■ **Activity**: Rewrite the material below with "centimetres" changed to "centimeters" everywhere, leaving everything else as it is.

---------- Material supplied ----------

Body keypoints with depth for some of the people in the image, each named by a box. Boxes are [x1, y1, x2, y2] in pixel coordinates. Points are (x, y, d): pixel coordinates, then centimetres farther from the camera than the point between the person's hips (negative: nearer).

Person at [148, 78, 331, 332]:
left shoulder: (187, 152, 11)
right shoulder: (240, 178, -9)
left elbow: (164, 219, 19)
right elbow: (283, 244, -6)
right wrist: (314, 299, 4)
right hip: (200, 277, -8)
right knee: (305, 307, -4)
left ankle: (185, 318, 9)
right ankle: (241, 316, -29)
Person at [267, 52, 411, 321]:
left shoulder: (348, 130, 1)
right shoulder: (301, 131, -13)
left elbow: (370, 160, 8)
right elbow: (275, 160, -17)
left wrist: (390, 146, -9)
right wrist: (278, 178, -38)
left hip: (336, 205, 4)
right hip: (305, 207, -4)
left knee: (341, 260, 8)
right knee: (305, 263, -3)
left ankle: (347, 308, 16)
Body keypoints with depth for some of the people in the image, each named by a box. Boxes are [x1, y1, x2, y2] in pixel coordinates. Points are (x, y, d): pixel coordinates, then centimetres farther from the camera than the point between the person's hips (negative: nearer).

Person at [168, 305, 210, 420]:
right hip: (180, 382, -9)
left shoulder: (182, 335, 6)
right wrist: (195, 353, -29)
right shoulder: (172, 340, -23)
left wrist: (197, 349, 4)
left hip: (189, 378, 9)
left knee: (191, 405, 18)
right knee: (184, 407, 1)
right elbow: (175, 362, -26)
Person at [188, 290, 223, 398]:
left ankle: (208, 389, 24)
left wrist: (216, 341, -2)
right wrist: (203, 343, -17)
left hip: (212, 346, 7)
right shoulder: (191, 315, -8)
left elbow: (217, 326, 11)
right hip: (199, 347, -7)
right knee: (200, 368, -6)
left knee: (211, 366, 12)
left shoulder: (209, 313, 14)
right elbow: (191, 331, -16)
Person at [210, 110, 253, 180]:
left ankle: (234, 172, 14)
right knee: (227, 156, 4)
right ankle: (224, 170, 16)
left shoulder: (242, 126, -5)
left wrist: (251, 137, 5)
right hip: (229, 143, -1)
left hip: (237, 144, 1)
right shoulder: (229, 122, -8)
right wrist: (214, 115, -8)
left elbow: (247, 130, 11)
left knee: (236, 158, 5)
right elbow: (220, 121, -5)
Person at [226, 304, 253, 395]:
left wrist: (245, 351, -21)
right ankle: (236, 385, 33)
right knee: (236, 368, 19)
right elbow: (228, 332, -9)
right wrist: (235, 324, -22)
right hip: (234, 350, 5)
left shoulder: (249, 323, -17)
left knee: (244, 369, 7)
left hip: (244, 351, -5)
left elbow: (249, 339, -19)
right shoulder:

----------

■ **Answer for the task**:
Body keypoints with depth for some of the people in the image, each named by a box. Boxes are [x1, y1, x2, y2] in pixel coordinates. Points are (x, y, d): pixel coordinates, then centimeters farther from the camera than the point between the person's hips (negative: nearer).

Person at [148, 78, 331, 332]:
left shoulder: (187, 152, 11)
right shoulder: (240, 178, -9)
left elbow: (164, 219, 19)
right elbow: (283, 244, -6)
right wrist: (314, 299, 4)
right hip: (200, 277, -8)
right knee: (305, 307, -4)
left ankle: (185, 318, 9)
right ankle: (241, 316, -29)
Person at [267, 52, 411, 321]:
left shoulder: (348, 130, 1)
right shoulder: (301, 131, -13)
left elbow: (370, 160, 8)
right elbow: (275, 160, -17)
left wrist: (390, 146, -9)
right wrist: (278, 178, -38)
left hip: (336, 205, 4)
right hip: (305, 207, -4)
left knee: (341, 260, 8)
right knee: (305, 263, -3)
left ankle: (347, 308, 16)
Body keypoints with depth for some of the people in the image, each named by a box. Boxes are [x1, y1, x2, y2] in pixel coordinates. Points are (x, y, d): pixel coordinates, then centimeters farther from the camera than the point between the person's hips (negative: nearer).

Person at [168, 305, 210, 420]:
right hip: (180, 382, -9)
left shoulder: (182, 335, 6)
right wrist: (195, 353, -29)
right shoulder: (172, 340, -23)
left wrist: (197, 349, 4)
left hip: (189, 378, 9)
left knee: (191, 405, 18)
right knee: (184, 407, 1)
right elbow: (175, 362, -26)
Person at [188, 290, 223, 398]:
left ankle: (208, 389, 24)
left wrist: (216, 341, -2)
right wrist: (203, 343, -17)
left hip: (212, 346, 7)
right shoulder: (191, 315, -8)
left elbow: (217, 326, 11)
right hip: (199, 347, -7)
right knee: (200, 368, -6)
left knee: (211, 366, 12)
left shoulder: (209, 313, 14)
right elbow: (191, 331, -16)
Person at [210, 110, 253, 180]:
left ankle: (234, 172, 14)
right knee: (227, 156, 4)
right ankle: (224, 170, 16)
left shoulder: (242, 126, -5)
left wrist: (251, 137, 5)
right hip: (229, 143, -1)
left hip: (237, 144, 1)
right shoulder: (229, 122, -8)
right wrist: (214, 115, -8)
left elbow: (247, 130, 11)
left knee: (236, 158, 5)
right elbow: (220, 121, -5)
Person at [226, 304, 253, 395]:
left wrist: (245, 351, -21)
right ankle: (236, 385, 33)
right knee: (236, 368, 19)
right elbow: (228, 332, -9)
right wrist: (235, 324, -22)
right hip: (234, 350, 5)
left shoulder: (249, 323, -17)
left knee: (244, 369, 7)
left hip: (244, 351, -5)
left elbow: (249, 339, -19)
right shoulder:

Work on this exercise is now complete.